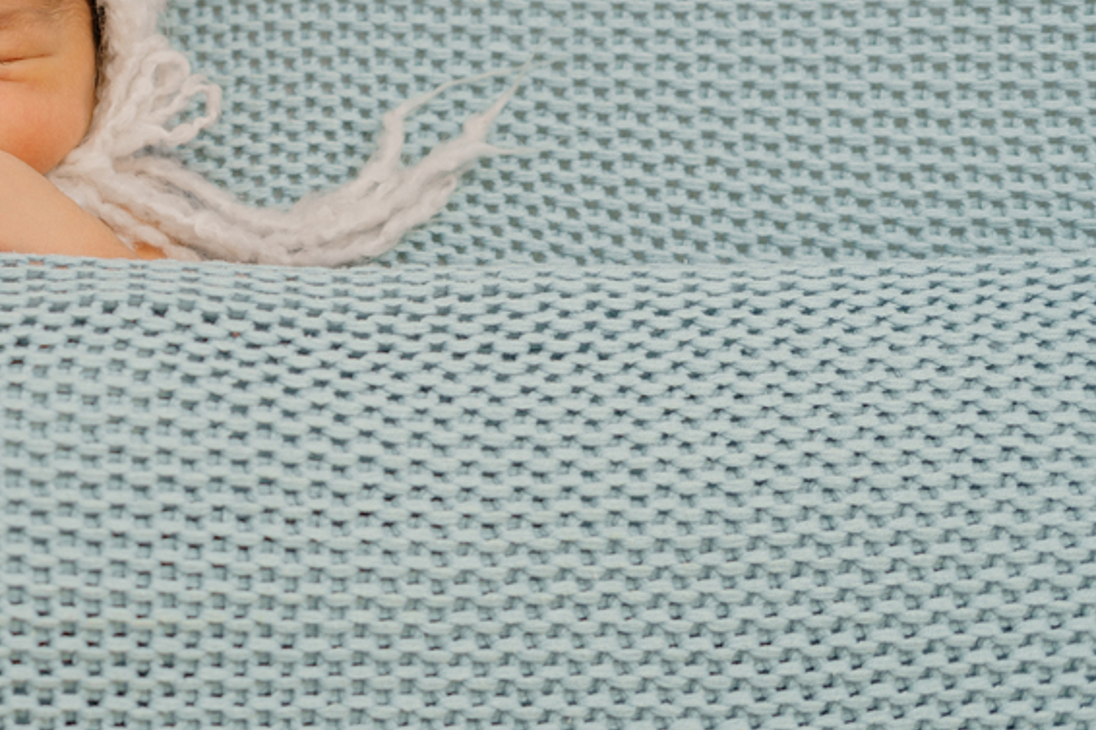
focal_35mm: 106
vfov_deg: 12.8
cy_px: 106
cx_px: -56
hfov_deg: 18.7
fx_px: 3226
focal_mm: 50
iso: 320
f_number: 3.5
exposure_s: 1/200
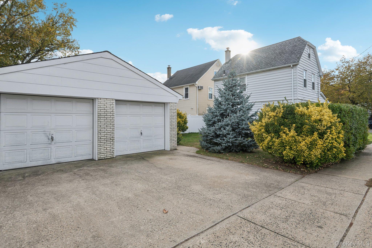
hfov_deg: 86.9
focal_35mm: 19
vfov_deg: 64.5
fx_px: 196
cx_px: 186
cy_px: 124
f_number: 9
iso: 250
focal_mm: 19
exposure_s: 1/320
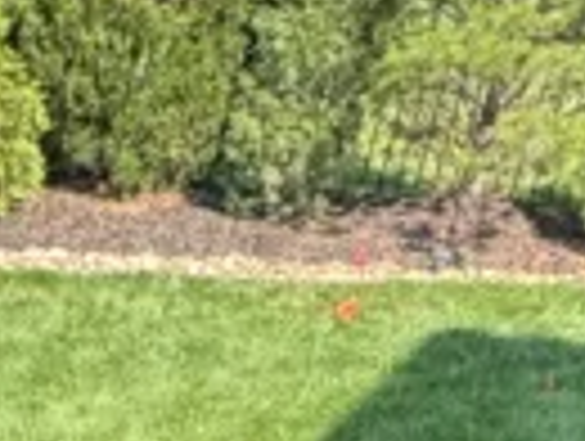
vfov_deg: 12.4
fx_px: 1862
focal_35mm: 110
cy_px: 770
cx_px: -621
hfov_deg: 14.5
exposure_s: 1/418
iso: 40
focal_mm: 2.22
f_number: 2.2
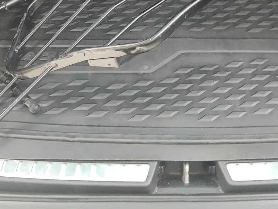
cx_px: 161
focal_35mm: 65
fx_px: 522
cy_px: -6
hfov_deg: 29.8
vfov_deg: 21.7
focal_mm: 3.98
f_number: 1.8
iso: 200
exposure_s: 1/50
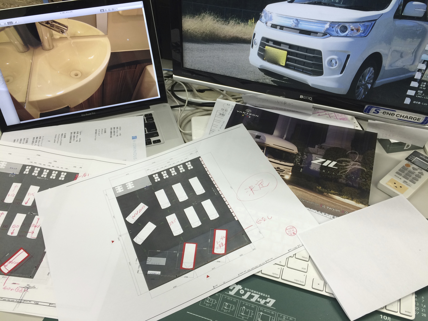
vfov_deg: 48.2
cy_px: 160
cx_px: 214
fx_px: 359
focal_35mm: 29
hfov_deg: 61.7
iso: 40
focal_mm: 4.15
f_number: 2.2
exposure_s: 1/40
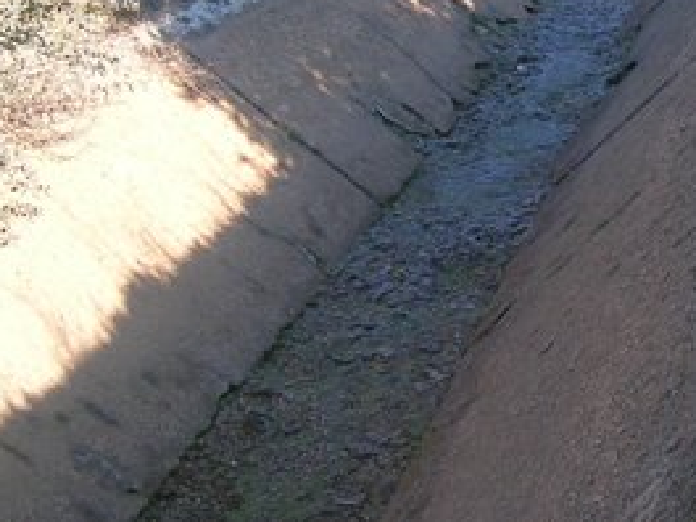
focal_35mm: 73
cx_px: 630
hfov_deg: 25.8
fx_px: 1468
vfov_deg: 20.1
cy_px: 178
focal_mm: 5.4
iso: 50
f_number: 2.8
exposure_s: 1/173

━━━━━━━━━━━━━━━━

_EXERCISE PROMPT_
From the records above, copy only the lines running from the line containing "cx_px: -621" to the line containing "focal_35mm: 29", both ends included. Leave the pictures out.

_ANSWER TO THIS TASK_
cx_px: -621
hfov_deg: 14.5
exposure_s: 1/418
iso: 40
focal_mm: 2.22
f_number: 2.2
cx_px: 161
focal_35mm: 65
fx_px: 522
cy_px: -6
hfov_deg: 29.8
vfov_deg: 21.7
focal_mm: 3.98
f_number: 1.8
iso: 200
exposure_s: 1/50
vfov_deg: 48.2
cy_px: 160
cx_px: 214
fx_px: 359
focal_35mm: 29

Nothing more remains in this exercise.